(Source texts of formatted documents)
┄┄┄┄┄┄┄┄┄┄┄┄┄┄┄┄┄┄┄┄

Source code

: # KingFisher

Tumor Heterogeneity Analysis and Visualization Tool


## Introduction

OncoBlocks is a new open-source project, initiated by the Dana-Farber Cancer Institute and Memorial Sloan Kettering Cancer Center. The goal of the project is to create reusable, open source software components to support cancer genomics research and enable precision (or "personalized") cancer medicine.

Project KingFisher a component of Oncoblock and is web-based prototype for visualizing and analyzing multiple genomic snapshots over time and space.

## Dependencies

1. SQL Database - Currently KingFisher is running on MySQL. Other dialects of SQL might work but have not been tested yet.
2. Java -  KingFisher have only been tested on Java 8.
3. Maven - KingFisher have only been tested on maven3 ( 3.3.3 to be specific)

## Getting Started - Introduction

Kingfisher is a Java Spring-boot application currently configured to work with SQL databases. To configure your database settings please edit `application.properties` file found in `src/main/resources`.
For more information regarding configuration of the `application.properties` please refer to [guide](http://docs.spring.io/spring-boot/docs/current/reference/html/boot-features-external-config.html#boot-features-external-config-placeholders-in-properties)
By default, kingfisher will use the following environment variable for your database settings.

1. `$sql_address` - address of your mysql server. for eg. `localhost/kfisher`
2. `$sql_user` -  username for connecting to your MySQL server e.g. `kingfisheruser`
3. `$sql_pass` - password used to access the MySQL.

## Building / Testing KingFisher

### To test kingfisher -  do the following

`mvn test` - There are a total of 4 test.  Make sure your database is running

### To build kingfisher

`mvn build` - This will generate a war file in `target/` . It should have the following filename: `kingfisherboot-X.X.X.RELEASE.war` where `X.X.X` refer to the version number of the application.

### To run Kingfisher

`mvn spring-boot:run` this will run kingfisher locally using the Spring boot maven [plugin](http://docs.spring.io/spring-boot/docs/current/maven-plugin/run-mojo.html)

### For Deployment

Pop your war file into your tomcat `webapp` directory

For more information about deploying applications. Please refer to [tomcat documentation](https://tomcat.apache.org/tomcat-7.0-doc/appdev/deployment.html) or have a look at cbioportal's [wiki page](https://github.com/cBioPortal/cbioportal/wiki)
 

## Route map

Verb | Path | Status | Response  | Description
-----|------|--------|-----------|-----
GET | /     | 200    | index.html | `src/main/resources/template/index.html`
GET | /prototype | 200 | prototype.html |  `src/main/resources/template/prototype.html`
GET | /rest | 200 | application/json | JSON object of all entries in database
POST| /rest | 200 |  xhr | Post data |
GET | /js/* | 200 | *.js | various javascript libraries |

┄┄┄┄┄┄┄┄┄┄┄┄┄┄┄┄┄┄┄┄

Exercise: Print all the data exactly as shown above.

Expected answer:
Source code

: # KingFisher

Tumor Heterogeneity Analysis and Visualization Tool


## Introduction

OncoBlocks is a new open-source project, initiated by the Dana-Farber Cancer Institute and Memorial Sloan Kettering Cancer Center. The goal of the project is to create reusable, open source software components to support cancer genomics research and enable precision (or "personalized") cancer medicine.

Project KingFisher a component of Oncoblock and is web-based prototype for visualizing and analyzing multiple genomic snapshots over time and space.

## Dependencies

1. SQL Database - Currently KingFisher is running on MySQL. Other dialects of SQL might work but have not been tested yet.
2. Java -  KingFisher have only been tested on Java 8.
3. Maven - KingFisher have only been tested on maven3 ( 3.3.3 to be specific)

## Getting Started - Introduction

Kingfisher is a Java Spring-boot application currently configured to work with SQL databases. To configure your database settings please edit `application.properties` file found in `src/main/resources`.
For more information regarding configuration of the `application.properties` please refer to [guide](http://docs.spring.io/spring-boot/docs/current/reference/html/boot-features-external-config.html#boot-features-external-config-placeholders-in-properties)
By default, kingfisher will use the following environment variable for your database settings.

1. `$sql_address` - address of your mysql server. for eg. `localhost/kfisher`
2. `$sql_user` -  username for connecting to your MySQL server e.g. `kingfisheruser`
3. `$sql_pass` - password used to access the MySQL.

## Building / Testing KingFisher

### To test kingfisher -  do the following

`mvn test` - There are a total of 4 test.  Make sure your database is running

### To build kingfisher

`mvn build` - This will generate a war file in `target/` . It should have the following filename: `kingfisherboot-X.X.X.RELEASE.war` where `X.X.X` refer to the version number of the application.

### To run Kingfisher

`mvn spring-boot:run` this will run kingfisher locally using the Spring boot maven [plugin](http://docs.spring.io/spring-boot/docs/current/maven-plugin/run-mojo.html)

### For Deployment

Pop your war file into your tomcat `webapp` directory

For more information about deploying applications. Please refer to [tomcat documentation](https://tomcat.apache.org/tomcat-7.0-doc/appdev/deployment.html) or have a look at cbioportal's [wiki page](https://github.com/cBioPortal/cbioportal/wiki)
 

## Route map

Verb | Path | Status | Response  | Description
-----|------|--------|-----------|-----
GET | /     | 200    | index.html | `src/main/resources/template/index.html`
GET | /prototype | 200 | prototype.html |  `src/main/resources/template/prototype.html`
GET | /rest | 200 | application/json | JSON object of all entries in database
POST| /rest | 200 |  xhr | Post data |
GET | /js/* | 200 | *.js | various javascript libraries |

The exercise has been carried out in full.